**What the exercise asks:**
Identify and pull out each line of the entries in which "bedak" occurs.

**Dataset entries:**
- Opening Delimiter -
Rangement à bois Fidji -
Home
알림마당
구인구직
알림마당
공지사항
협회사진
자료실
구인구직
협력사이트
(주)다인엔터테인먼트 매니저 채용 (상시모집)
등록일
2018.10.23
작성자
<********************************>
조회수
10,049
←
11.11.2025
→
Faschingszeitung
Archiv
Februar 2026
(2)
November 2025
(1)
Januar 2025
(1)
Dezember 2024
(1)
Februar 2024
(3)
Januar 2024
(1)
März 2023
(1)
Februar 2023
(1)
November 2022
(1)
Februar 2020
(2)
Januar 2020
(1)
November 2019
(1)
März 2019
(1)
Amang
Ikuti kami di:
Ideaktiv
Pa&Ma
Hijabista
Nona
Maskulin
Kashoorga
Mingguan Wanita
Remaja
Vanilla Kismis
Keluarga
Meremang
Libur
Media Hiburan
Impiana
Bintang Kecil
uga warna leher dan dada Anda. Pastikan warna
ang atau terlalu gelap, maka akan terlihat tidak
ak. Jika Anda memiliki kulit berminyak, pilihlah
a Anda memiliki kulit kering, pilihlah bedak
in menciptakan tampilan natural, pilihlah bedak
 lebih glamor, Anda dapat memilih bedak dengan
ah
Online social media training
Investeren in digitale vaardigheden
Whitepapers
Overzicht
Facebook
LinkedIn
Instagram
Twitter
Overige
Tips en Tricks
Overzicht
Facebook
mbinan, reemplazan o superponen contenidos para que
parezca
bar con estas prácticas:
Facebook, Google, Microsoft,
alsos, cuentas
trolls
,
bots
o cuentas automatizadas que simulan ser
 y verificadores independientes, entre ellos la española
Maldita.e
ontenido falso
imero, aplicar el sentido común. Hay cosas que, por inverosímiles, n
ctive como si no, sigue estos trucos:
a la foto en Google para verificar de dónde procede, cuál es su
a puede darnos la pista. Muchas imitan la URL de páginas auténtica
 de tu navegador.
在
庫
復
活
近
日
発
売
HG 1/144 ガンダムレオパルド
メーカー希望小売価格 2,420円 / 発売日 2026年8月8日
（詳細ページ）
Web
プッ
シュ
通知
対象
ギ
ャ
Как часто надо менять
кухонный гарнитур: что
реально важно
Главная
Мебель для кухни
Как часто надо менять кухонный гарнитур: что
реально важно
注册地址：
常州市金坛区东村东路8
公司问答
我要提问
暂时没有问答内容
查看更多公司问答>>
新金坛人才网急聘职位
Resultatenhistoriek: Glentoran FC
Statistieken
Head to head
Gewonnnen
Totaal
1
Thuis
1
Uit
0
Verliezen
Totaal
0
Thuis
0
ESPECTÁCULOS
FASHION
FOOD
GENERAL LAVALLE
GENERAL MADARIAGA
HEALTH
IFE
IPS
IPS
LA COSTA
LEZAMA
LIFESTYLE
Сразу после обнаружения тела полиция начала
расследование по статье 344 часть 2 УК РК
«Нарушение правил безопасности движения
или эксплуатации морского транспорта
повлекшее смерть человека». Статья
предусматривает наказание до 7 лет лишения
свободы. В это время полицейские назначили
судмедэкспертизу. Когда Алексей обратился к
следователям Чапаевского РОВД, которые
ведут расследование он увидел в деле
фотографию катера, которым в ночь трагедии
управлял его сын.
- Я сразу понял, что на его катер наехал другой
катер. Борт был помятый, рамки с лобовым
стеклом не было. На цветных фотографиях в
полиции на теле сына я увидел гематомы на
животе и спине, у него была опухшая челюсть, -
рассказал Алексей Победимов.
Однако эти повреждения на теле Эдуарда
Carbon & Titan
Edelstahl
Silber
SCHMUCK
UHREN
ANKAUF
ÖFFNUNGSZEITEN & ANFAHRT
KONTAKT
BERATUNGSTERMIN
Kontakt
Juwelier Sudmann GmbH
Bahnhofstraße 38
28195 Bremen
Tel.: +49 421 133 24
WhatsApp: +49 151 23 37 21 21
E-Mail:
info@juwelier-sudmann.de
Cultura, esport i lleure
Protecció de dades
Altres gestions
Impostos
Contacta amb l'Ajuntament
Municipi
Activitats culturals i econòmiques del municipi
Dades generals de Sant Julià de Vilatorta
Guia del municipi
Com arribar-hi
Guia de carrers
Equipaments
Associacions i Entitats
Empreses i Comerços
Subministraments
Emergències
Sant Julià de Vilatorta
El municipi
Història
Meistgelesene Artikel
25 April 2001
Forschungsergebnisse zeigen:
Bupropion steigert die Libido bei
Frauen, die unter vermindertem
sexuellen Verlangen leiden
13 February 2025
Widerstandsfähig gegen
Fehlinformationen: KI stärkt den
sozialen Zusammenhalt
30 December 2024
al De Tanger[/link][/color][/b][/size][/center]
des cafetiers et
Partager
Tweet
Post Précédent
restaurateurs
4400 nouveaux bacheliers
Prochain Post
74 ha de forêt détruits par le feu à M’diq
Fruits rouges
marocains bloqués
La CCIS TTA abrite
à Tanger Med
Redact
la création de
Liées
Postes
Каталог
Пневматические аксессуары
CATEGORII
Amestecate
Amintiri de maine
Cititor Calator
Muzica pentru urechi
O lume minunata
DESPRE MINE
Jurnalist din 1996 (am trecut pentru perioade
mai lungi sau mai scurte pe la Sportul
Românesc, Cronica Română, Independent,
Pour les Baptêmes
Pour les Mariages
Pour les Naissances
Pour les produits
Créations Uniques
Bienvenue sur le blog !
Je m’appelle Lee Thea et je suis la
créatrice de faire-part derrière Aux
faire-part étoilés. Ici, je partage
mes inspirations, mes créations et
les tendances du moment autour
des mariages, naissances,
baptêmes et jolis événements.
- Closing Delimiter -
**Exercise response:**
a Anda memiliki kulit kering, pilihlah bedak
in menciptakan tampilan natural, pilihlah bedak
 lebih glamor, Anda dapat memilih bedak dengan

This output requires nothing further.